Don’t store your backups in the same place as your website. If hackers hit your site, they will also trash your backups. Keep your backups stored off your hosting – either with the backup company or stored in the cloud with somewhere like Dropbox.
One more thing, if you run your own backups, you need to know how to restore your site from the backup. Learn this before an emergency!
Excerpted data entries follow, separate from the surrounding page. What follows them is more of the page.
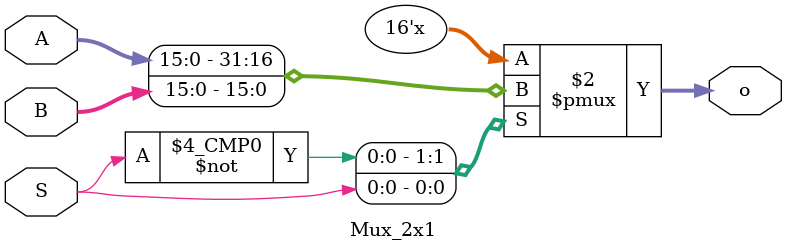
<source format=v>
`timescale 1ns / 1ps
module Mux_2x1(
    input [15:0] A,
    input [15:0] B,
    input S,
    output reg [15:0] o
    );
	 
	 always @ (A or B or S) begin
	 
		case(S)
			1'b0: o <= A;
			1'b1: o <= B;
		endcase
		
	 end

endmodule

</source>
Problem Number 4: No Details
What To Put In Your Website Information Sheet
(You can download this sheet as a PDF)
- Who is your domain name registrar:
- URL of the registrar:
- Login for your domain name account:
- When is it due for renewal:
- Who is your website hosting with:
- URL of the web host:
- Login for your web hosting account:
- When is it due for renewal:
- Emergency contact details (for if the site goes down or is hacked):
- Who hosts your email. (Is it through your hosting or some other place?):
- URL of the email host:
- Login for your email hosting account:
- Login details for all your different email addresses:
- When is it due for renewal:
- Emergency contact details (for email problems):
- Who created your website:
- URL of the web developer:
- Are you paying for ongoing site maintenance:
- When is it due for renewal:
- What backups are being run:
- Any paid themes or plugins? (What are they and who created them?)
- Any login details for paid themes or plugins:
- Emergency contact details (for if the site is hacked):
- Google analytics details:
- Google web console details:
- Who wrote the copy for your website:
- URL of the web copywriter:
- Emergency contact details (if you didn’t have a backup and need a copy of your web words):
- Login URL to access your website:
- Access to your control panel for your site:
- FTP details for your site:
What to Do If Your Site is Hacked
What to do if your site has been hacked
- Get your Website Information Sheet. You are going to need ALL of that information to fix your site.
- Check your backups. Check that you can access your backups before you call your host. The reason is that some hosts have been known to delete entire hacked sites without warning to stop problems spreading across their network.
- Call your web host. Your host will need to check if anyone else on the server has been compromised and may help with some early troubleshooting.
- Call in the experts. Most hack recovery is beyond the skill set of small businesses (… and most web developers if truth be told). Contact BlogAid for a referral to an expert, or you can also contact Wordfence to clean and fix your site for you.
- Keep your WordPress site, themes and plugins regularly updated.
- Check if your web developer is doing the updates for you (most are not).
- Learn how to DIY WordPress updates (BlogAid)
- If you are not personally updating your site, hire someone who will do it for you.
- Install the WP Rollback plugin on your site.
- Backup your site before running any site updates.
- Back up WordPress, then themes, then plugins.
- Install Wordfence security (paid option).
- Configure Wordfence for greater control.
- Take regular backups of your site and store the backups off site.
- Delete plugins and themes you are not currently using.
- Delete users with admin access who are not current in your business.
- Put together an information sheet about your website with all your site details and contacts.
- If hacked, check your information sheet and your backups before calling your host and then calling in the experts to fix the problem.
- Consider getting Cyber Insurance for your business.